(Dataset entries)

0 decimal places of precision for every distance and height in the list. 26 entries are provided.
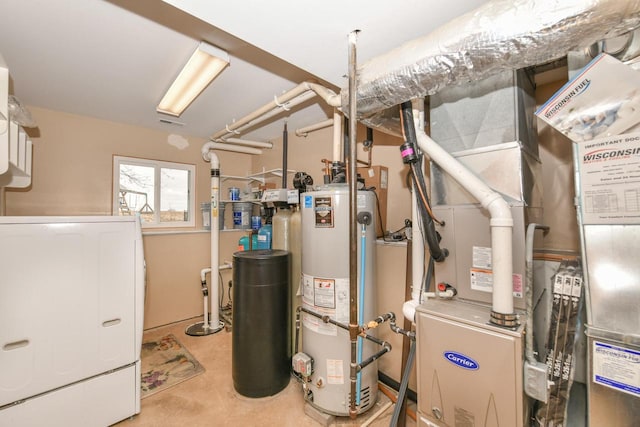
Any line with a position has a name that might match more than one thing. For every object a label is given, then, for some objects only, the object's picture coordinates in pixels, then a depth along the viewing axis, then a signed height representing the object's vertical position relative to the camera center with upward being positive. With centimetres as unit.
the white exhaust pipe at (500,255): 112 -17
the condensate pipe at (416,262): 156 -27
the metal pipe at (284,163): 312 +68
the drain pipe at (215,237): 338 -25
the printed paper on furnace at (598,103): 99 +47
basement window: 326 +37
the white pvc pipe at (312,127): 290 +108
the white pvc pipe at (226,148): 362 +105
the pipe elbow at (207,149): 362 +98
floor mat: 229 -147
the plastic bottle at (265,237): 287 -21
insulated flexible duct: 90 +72
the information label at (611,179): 97 +15
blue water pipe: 181 -53
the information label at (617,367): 94 -57
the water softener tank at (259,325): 207 -88
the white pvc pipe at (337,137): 219 +69
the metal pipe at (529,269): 119 -25
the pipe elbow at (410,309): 152 -55
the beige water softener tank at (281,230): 258 -12
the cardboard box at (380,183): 235 +32
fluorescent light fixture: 174 +113
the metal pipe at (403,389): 150 -103
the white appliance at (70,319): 155 -67
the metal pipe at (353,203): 137 +8
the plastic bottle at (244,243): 352 -34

WHAT THE TASK ASKS: All that is wanted is each line, word for word, from the first line of the data to the one holding "the information label at (611,179): 97 +15", with the pictures left out.

RESULT OF THE EXERCISE:
0 decimal places of precision for every distance and height in the list. 26 entries are provided.
Any line with a position has a name that might match more than one thing. For every object a label is given, then, for some objects only, the object's picture coordinates in pixels, then a depth along the viewing axis, then a signed height representing the object's vertical position relative to the camera center with upward being positive. With centimetres as unit.
the white exhaust pipe at (500,255): 112 -17
the condensate pipe at (416,262): 156 -27
the metal pipe at (284,163): 312 +68
the drain pipe at (215,237): 338 -25
the printed paper on furnace at (598,103): 99 +47
basement window: 326 +37
the white pvc pipe at (312,127): 290 +108
the white pvc pipe at (226,148): 362 +105
the pipe elbow at (207,149): 362 +98
floor mat: 229 -147
the plastic bottle at (265,237): 287 -21
insulated flexible duct: 90 +72
the information label at (611,179): 97 +15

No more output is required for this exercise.